** Assigned task **
Wherever "label" appears in the records below, copy the line that holds it.

☆ ☆ ☆ ☆ ☆

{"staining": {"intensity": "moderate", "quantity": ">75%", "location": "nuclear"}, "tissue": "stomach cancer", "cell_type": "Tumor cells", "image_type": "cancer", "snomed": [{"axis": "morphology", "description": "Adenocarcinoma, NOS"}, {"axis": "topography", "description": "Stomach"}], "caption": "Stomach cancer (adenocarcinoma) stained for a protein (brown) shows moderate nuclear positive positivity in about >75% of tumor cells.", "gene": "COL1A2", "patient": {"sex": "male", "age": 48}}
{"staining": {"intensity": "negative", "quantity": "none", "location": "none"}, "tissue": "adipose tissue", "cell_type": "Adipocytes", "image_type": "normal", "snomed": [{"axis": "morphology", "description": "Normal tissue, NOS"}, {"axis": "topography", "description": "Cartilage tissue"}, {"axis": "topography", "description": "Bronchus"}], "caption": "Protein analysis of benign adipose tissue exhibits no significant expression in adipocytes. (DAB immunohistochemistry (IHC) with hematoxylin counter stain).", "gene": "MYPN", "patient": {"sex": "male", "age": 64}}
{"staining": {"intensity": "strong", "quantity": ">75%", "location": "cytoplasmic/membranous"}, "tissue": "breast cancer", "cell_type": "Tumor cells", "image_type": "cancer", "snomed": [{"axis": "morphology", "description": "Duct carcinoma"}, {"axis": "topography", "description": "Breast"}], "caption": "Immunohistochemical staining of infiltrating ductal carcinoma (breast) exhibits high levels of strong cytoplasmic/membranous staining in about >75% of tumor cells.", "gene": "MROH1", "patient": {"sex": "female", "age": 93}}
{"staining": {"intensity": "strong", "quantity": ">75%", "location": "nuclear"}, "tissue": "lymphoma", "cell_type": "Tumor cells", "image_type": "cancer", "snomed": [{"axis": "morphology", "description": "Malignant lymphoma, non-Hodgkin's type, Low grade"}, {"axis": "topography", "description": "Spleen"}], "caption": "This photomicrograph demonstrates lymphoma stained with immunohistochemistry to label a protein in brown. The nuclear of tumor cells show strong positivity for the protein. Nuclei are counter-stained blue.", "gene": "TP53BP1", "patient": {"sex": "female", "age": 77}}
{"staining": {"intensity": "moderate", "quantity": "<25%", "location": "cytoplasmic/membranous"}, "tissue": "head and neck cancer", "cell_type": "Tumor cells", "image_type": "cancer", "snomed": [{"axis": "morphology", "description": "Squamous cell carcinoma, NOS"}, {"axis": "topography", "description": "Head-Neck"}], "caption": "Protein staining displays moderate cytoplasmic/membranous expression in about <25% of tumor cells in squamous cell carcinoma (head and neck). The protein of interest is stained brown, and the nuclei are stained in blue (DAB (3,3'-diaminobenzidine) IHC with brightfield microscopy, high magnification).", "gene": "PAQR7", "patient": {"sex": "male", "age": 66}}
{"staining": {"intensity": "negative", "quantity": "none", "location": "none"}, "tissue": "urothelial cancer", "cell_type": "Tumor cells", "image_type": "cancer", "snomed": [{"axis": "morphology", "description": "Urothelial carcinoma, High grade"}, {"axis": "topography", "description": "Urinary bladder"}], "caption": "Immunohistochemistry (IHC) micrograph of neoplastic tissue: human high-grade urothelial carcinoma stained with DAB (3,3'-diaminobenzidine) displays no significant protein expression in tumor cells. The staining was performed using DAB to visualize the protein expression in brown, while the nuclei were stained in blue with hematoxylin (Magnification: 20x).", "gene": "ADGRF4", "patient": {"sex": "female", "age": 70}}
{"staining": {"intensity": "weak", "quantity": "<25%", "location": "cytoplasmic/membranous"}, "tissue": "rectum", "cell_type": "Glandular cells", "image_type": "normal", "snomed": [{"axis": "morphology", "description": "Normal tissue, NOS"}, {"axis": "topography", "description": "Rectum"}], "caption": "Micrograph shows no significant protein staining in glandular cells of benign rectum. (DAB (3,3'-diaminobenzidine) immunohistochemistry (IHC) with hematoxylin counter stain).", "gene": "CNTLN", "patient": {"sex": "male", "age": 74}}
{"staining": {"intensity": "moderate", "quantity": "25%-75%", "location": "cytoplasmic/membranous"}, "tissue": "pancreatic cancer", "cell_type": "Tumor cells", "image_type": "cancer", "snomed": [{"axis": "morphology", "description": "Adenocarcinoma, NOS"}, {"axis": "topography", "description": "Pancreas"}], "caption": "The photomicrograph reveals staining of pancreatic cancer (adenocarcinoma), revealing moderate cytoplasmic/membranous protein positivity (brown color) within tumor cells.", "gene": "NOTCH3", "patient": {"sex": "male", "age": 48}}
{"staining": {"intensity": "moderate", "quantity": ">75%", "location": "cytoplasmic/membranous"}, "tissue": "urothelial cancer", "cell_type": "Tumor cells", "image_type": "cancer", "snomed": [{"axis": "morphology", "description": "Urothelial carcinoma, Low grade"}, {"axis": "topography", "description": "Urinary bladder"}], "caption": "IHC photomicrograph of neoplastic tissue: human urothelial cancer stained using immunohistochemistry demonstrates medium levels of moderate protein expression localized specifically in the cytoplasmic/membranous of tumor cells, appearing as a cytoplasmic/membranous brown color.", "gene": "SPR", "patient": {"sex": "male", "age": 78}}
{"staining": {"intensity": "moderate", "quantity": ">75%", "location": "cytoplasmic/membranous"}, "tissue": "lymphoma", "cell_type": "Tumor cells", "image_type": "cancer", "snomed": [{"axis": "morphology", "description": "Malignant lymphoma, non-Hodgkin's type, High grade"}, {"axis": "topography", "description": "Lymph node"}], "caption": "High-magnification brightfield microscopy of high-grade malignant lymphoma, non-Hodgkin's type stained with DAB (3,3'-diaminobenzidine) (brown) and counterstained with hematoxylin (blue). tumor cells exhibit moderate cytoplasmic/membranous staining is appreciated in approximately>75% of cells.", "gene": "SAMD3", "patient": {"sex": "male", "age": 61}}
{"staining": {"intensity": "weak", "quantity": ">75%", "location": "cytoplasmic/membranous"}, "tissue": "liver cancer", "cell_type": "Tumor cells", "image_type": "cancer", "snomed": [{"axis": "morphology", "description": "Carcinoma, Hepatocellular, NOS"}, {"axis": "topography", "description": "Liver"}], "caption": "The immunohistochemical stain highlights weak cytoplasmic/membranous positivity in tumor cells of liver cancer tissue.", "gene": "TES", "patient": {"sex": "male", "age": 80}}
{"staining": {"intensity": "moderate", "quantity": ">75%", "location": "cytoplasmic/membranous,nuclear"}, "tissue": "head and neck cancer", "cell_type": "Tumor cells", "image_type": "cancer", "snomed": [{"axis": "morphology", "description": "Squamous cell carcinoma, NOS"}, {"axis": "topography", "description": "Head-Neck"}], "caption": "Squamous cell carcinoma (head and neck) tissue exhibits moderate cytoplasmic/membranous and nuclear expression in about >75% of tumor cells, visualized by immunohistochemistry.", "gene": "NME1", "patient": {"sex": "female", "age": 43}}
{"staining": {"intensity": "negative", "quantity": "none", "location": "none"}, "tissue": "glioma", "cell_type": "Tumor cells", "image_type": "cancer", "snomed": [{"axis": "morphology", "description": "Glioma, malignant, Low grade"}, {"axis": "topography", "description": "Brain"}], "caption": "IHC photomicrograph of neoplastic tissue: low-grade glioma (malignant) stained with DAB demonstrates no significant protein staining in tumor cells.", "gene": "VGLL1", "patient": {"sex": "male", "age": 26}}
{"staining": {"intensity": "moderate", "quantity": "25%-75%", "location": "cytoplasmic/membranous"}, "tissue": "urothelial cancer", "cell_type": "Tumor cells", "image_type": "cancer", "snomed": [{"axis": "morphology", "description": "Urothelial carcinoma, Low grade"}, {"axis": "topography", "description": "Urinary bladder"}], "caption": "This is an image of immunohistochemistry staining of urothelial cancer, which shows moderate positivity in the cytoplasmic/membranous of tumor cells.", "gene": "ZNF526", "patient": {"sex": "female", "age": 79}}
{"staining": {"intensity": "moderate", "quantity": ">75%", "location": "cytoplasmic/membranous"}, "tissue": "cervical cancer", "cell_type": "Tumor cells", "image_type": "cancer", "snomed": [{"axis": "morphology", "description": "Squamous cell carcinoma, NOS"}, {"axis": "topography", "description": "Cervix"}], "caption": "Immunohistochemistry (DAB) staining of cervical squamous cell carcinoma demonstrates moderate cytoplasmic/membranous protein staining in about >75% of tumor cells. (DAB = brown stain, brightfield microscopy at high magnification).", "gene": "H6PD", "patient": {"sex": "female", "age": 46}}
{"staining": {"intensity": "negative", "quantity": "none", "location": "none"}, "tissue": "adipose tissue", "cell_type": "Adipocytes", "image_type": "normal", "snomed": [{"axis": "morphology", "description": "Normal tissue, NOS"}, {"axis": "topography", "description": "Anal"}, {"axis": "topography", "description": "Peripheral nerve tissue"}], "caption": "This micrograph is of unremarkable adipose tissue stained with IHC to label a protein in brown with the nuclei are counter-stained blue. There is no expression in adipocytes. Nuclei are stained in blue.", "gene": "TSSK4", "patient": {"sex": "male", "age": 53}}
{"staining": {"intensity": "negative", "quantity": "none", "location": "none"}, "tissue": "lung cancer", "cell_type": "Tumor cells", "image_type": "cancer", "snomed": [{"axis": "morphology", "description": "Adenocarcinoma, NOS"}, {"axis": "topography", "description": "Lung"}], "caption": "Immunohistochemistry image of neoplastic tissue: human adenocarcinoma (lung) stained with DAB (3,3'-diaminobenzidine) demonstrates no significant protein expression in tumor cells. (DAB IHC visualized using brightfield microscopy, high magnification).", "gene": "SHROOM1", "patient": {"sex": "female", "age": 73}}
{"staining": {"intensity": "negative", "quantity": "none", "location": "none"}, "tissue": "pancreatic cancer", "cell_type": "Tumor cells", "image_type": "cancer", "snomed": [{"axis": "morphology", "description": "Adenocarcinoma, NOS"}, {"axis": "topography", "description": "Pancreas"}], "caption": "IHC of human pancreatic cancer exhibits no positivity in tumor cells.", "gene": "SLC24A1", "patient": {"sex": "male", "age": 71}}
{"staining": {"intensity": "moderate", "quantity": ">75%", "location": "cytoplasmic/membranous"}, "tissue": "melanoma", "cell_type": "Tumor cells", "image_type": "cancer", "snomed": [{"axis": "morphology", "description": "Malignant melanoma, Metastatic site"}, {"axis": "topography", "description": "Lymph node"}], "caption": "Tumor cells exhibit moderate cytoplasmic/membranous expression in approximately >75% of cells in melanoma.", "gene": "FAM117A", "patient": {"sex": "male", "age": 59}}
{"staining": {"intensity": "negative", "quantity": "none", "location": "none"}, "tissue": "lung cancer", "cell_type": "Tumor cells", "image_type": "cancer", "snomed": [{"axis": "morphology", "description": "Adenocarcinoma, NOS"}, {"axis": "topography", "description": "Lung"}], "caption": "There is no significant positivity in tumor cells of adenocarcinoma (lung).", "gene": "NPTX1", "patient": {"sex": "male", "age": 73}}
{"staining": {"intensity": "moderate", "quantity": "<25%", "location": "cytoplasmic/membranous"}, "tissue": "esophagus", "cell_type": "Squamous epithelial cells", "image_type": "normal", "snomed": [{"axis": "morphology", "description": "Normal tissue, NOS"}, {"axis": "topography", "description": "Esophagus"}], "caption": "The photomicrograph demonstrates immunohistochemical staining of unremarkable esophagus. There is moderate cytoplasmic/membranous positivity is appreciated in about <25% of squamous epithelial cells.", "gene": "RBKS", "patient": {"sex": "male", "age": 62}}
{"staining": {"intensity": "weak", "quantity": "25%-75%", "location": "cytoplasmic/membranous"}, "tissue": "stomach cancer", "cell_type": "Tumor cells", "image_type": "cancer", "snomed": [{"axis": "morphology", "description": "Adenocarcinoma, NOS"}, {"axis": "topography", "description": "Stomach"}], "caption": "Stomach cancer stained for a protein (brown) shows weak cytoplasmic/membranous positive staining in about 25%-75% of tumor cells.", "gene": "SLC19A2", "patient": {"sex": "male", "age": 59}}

☆ ☆ ☆ ☆ ☆

** Exercise result **
{"staining": {"intensity": "strong", "quantity": ">75%", "location": "nuclear"}, "tissue": "lymphoma", "cell_type": "Tumor cells", "image_type": "cancer", "snomed": [{"axis": "morphology", "description": "Malignant lymphoma, non-Hodgkin's type, Low grade"}, {"axis": "topography", "description": "Spleen"}], "caption": "This photomicrograph demonstrates lymphoma stained with immunohistochemistry to label a protein in brown. The nuclear of tumor cells show strong positivity for the protein. Nuclei are counter-stained blue.", "gene": "TP53BP1", "patient": {"sex": "female", "age": 77}}
{"staining": {"intensity": "negative", "quantity": "none", "location": "none"}, "tissue": "adipose tissue", "cell_type": "Adipocytes", "image_type": "normal", "snomed": [{"axis": "morphology", "description": "Normal tissue, NOS"}, {"axis": "topography", "description": "Anal"}, {"axis": "topography", "description": "Peripheral nerve tissue"}], "caption": "This micrograph is of unremarkable adipose tissue stained with IHC to label a protein in brown with the nuclei are counter-stained blue. There is no expression in adipocytes. Nuclei are stained in blue.", "gene": "TSSK4", "patient": {"sex": "male", "age": 53}}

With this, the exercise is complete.